The future of drug design is clear and incorporates a new way of thinking to be successful as a pharmaceutical leader. Pathology is the study of the impact of disease on the body. All organ injury and ultimately all clinical disease arise from the derangements in cell structure and function. Pathology studies the structural, biochemical and functional changes in cells, tissues, and organs that underlie disease. Chemical biology involves the application of chemical techniques and tools to the study and manipulation of biological systems as it relates to disease. The combination of these two partners working in concert with other dicsiplines enables the potential of personalized medicine from principle to practice.  

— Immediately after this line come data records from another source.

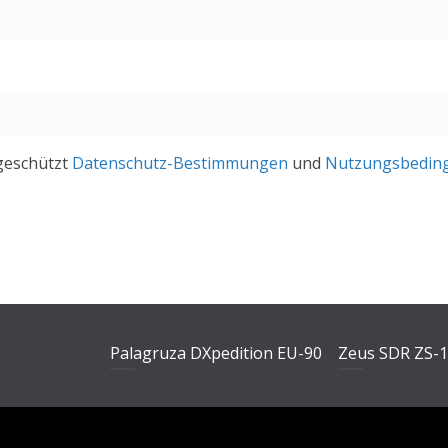
geschützt
Datenschutz-Bestimmungen
und
Nutzungsbedin
Palagruza DXpedition EU-90
Zeus SDR ZS-
Video-
Video-
Player
Player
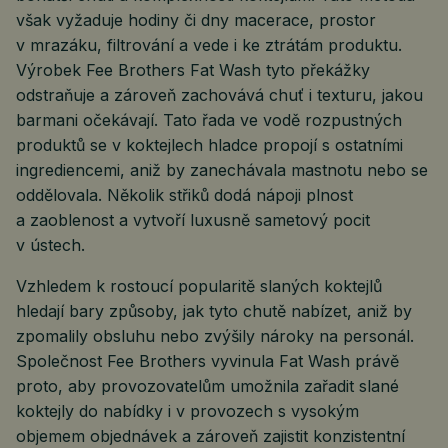
však vyžaduje hodiny či dny macerace, prostor
v mrazáku, filtrování a vede i ke ztrátám produktu.
Výrobek Fee Brothers Fat Wash tyto překážky
odstraňuje a zároveň zachovává chuť i texturu, jakou
barmani očekávají. Tato řada ve vodě rozpustných
produktů se v koktejlech hladce propojí s ostatními
ingrediencemi, aniž by zanechávala mastnotu nebo se
oddělovala. Několik střiků dodá nápoji plnost
a zaoblenost a vytvoří luxusně sametový pocit
v ústech.
Vzhledem k rostoucí popularitě slaných koktejlů
hledají bary způsoby, jak tyto chutě nabízet, aniž by
zpomalily obsluhu nebo zvýšily nároky na personál.
Společnost Fee Brothers vyvinula Fat Wash právě
proto, aby provozovatelům umožnila zařadit slané
koktejly do nabídky i v provozech s vysokým
objemem objednávek a zároveň zajistit konzistentní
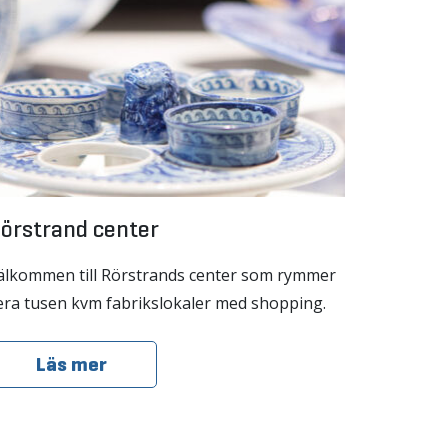
örstrand center
älkommen till Rörstrands center som rymmer
lera tusen kvm fabrikslokaler med shopping.
Läs mer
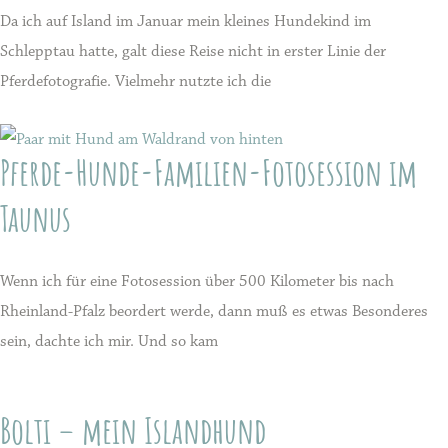
Da ich auf Island im Januar mein kleines Hundekind im
Schlepptau hatte, galt diese Reise nicht in erster Linie der
Pferdefotografie. Vielmehr nutzte ich die
Pferde-Hunde-Familien-Fotosession im
Taunus
Wenn ich für eine Fotosession über 500 Kilometer bis nach
Rheinland-Pfalz beordert werde, dann muß es etwas Besonderes
sein, dachte ich mir. Und so kam
Bolti – mein Islandhund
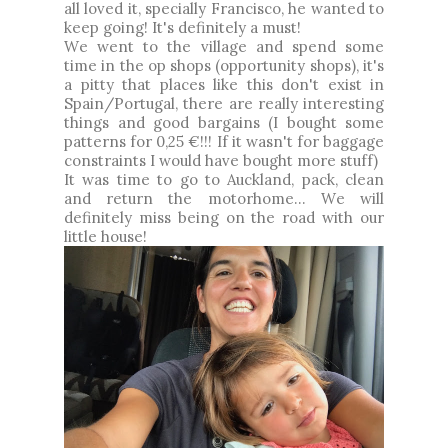
all loved it, specially Francisco, he wanted to
keep going! It's definitely a must!
We went to the village and spend some
time in the op shops (opportunity shops), it's
a pitty that places like this don't exist in
Spain/Portugal, there are really interesting
things and good bargains (I bought some
patterns for 0,25 €!!! If it wasn't for baggage
constraints I would have bought more stuff)
It was time to go to Auckland, pack, clean
and return the motorhome... We will
definitely miss being on the road with our
little house!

Clinical Pathology combines the theoretical and technical knowledge of human anatomy and physiology, clinical chemistry, genetics, immunology, microbiology, hematology, histocompatibility, cellular pathology and other fields as they pertain to the diagnosis, monitoring and prevention of disease. This knowledge can come in the form of a certificate or as a full graduate program. Molecular pathology (including genetics) exposure has been a requirement of residency programs for some time. For the clinician; educational materials are available through professional, government, and private Web sites.  National pathology meetings offer molecular pathology courses that include material on genetic testing; an online course in molecular pathology is available through the Association for Molecular Pathology. Molecular Genetic Pathology programs provide advanced training that includes laboratory and clinical genetics. Certification can be added to almost every academic acumen. This study and ultimate certification will become a standard in the future of medicine, pharmaceuticals,  and accademics as the drug arena moves in to personalized medicine.  It will be the common thread.
  
The cost impact of late-stage failures of drug candidates has motivated the pharmaceutical industry to develop, validate, and implement a more proactive testing paradigm, including an emphasis on pathology and toxicity. Toxicity is a leading cause of attrition at all stages of the drug development process. The majority of safety-related attrition occurs pre-clinically, suggesting that approaches to identify 'predictable' preclinical safety using pathology early in the development phase will promote better drug candidates.
 
Recent high-profile drug withdrawals now increase the pressure on regulators and the pharmaceutical industry to improve preclinical safety testing. Understanding mechanisms of drug toxicity is an essential step toward improving drug safety. Applied pathology to the candidate culture paradigm in a pre-clinical development role will change the attrition rate due to safety related issues. Technological advances in the biological, chemical and in silico sciences have transformed many scientific disciplines, including toxicology as it relates to pathology in development process of selecting a drug candidate.
 
Furthermore, the expression of genes with toxicity potential has elicited the interest of large pharmaceutical companies as customized medicine evolves.  It is very likely that an understanding of the genetics of pathology will play a major role in Bioinformatics within the pharmaceutical industry; pre-clinical pathology will drive the industry as it moves to introduce customized medicine at the bedside. It is the wave of the future. Pathology will play a major role in the future of defining customized drugs; transforming medicine and how each interacts with the pharmaceutical industry from principle to practice.
 
Here is a great example of pathology at work. Developing genetic mouse models for cancer research has been recognized as an "exceptional opportunity" by the National Cancer Institute. The establishment of bioinformatics resources to facilitate access to published and unpublished data on the genetics and pathology of cancer in different strains of the laboratory mouse is critical to developing and using mouse models of human disease. The Mouse Tumor Biology Database (MTB), a free public resource for information on cancer genetics, epidemiology, and pathology in genetically defined mice and the pathology studies will transform research as we know it today.  Research and development teams will need to incorporate a more clinical approach to research, bringing in pathology from the back end to the front end of drug design.